This content has been archived. It may no longer be relevant
Need a new pick for your classroom library? Check out The Disappearances by Emily Bain Murphy.
After the death of her mother and the drafting of her father to the South Pacific, Aila and her brother go to live with some family friends in the close-knit town of Sterling. Soon enough, Aila has more questions than answers: why can’t she see her reflection anymore? Why is everyone whispering about her? And what secrets has her mother left her in the pages of a Shakespeare compendium?
Affiliate Disclosure: This post contains an affiliate link with Amazon. Should you choose to purchase using this link, the earnings will go towards the maintenance of this site and towards making sure you keep getting great content in the future. Thanks!
The Disappearances is the haunting reality behind a jaunty, familiar children’s tune.
Ostensibly, this is a coming-of-age mystery with the usual trappings. Aila is new in town and lives with her mother’s best friends growing up. She goes to school and tries to fit in – manages to find a couple of good friends, and ends up sneaking out at night. She realizes the whole town is in on a secret – that a little ‘something’ (or big something!) disappears every seven years, and they think Aila’s (dead) mother caused it. The next Disappearance is coming up soon, so Aila works hard to unravel the mystery and clear her mother’s name.
I love the cast of characters in The Disappearances. Even tertiary characters had solid personalities, developed through expertly-crafted moments. One of my favorite characters in the novel is Aila’s best friend, Tessa, who writes poetry on her knees and throws herself headlong into a romance with a boy from the next town.

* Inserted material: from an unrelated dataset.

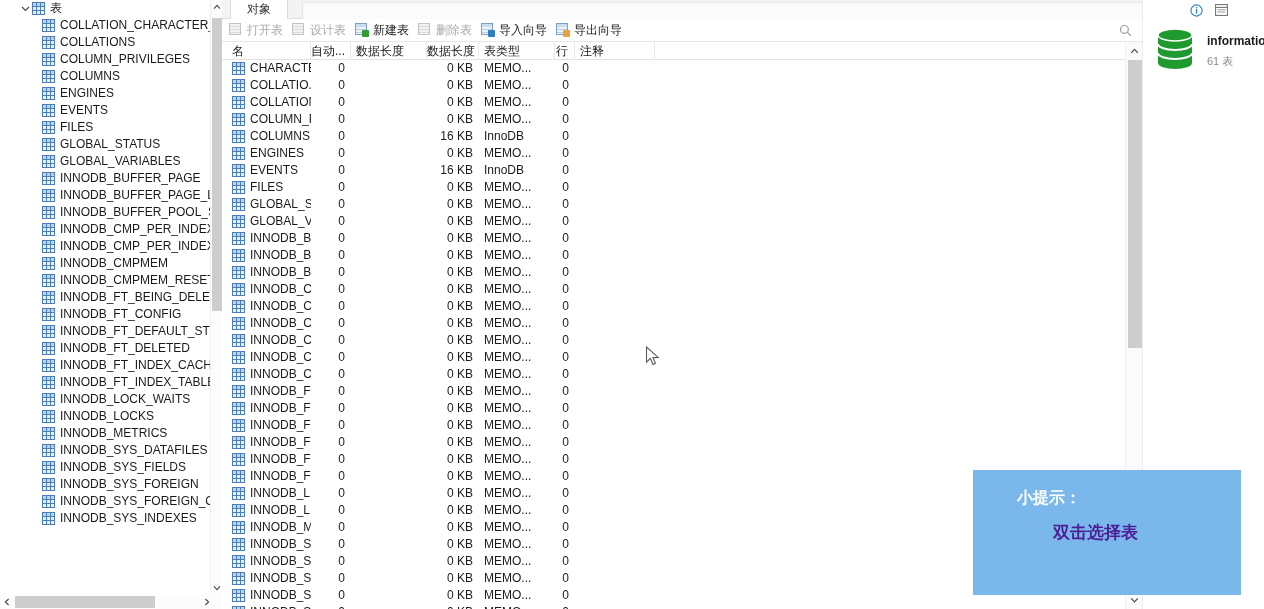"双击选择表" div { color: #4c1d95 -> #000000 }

I have spent my whole life reading books about characters who’ve lost their mothers, and none has rung truer to me than this novel. I lost my mother when I was nine years old, and it still hits me at unexpected times. Emily Bain Murphy gets this. This, more than anything else, solidified that I will read anything she ever writes:
It feels strange to be in a new year without her – as if I’m walking through a door into a new room, leaving her behind, and the next year will be another room, and another, and I don’t want to go.
I found the handprint I was looking for, shimmering on the glass – the real Juliet Cummings Quinn, between all her brightness and shadows. I think of how much she knew and didn’t know, and all she tried to shield us from. How greatly she failed. How I love her, even so.
The Disappearances is funny, mischievous, and lyrical, and I will read it again and again. This is a definite win for the classroom library.